1953 in Paris geboren – wo sie bis heute mit dem Produzenten Ronald Chammah lebt, dem Vater ihrer drei Kinder  –, nahm Huppert schon mit 14 Schauspielunterricht und stand seitdem in rund 150 Filmen vor der Kamera. Spielen ist ihr Lebenselixier, ob sie als Unternehmerin oder Prostituierte auftritt, als Professorin, Psychopathin oder Madame Bovary. Sie drehte mit Bertrand Blier, Bertrand Tavernier, André Techiné, Patrice Chéreau, Claire Denis und vielen mehr, arbeitete am Theater mit Peter Zadek, Robert Wilson und Yasmina Reza, spielte mehrfach mit ihrer Tochter Lolita Chammah Mutter und Tochter, etwa in Laura Schroeders „Barrage“ (Berlinale 2017).

Zwei Césars und 16 Nominierungen, zwei Goldene Palmen, zwei Darstellerinnen-Preise in Venedig, der Goldene Ehrenbär der Berlinale, drei Europäische Filmpreise, ein Golden Globe, eine Oscar-Nominierung – die „New York Times“ nannte sie einmal die beste Schauspielerin des 21. Jahrhunderts.  

Gerne würde man sie öfter in Komödien sehen, schon wegen der anarchischen Seite ihrer Unergründlichkeit. Der kommt in François Ozons „Acht Frauen“ zum Tragen, wenn sie von der Brillenschlange in eine Chanson-Diva mutiert, auch in „Eine Frau mit berauschenden Talenten“ (2020), wo sie als Drogen dealende  Dolmetscherin die Clan-Szene aufmischt.         

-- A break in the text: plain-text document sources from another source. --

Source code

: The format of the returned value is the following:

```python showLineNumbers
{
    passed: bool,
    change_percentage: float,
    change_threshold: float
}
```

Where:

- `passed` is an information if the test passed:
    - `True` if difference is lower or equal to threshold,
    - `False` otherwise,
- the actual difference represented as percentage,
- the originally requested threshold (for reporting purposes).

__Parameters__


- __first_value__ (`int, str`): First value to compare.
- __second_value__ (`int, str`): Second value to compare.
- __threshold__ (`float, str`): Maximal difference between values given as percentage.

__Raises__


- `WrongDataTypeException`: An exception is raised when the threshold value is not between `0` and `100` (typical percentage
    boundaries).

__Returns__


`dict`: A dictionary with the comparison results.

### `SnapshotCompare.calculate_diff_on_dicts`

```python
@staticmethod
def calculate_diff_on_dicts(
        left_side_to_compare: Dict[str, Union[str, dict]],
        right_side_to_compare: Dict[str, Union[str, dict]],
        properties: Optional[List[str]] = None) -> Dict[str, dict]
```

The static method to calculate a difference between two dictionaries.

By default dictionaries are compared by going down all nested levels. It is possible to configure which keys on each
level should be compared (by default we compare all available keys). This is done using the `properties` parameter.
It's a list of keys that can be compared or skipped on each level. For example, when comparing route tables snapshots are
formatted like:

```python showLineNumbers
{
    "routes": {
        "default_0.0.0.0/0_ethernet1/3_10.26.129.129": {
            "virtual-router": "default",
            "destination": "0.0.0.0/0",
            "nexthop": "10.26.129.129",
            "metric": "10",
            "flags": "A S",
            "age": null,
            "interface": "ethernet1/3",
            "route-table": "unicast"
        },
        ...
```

Eine Spionin hat sich einmal genannt. Schön, dass wir ihr weiter dabei zuschauen dürfen, wie sie in ihren Rollen dem Zusammenhang und den Perversionen von Sex und Macht, Körper und Geld, Politik und Machenschaften auf der Spur ist, als autonome, furchtlose Frau. Demnächst als „Die Gewerkschafterin“ in der Atomindustrie (im Kino ab 27. April).  Ob sie an diesem Donnerstag überhaupt Zeit hat, um sich feiern zu lassen? Félicitations zum 70. Geburtstag!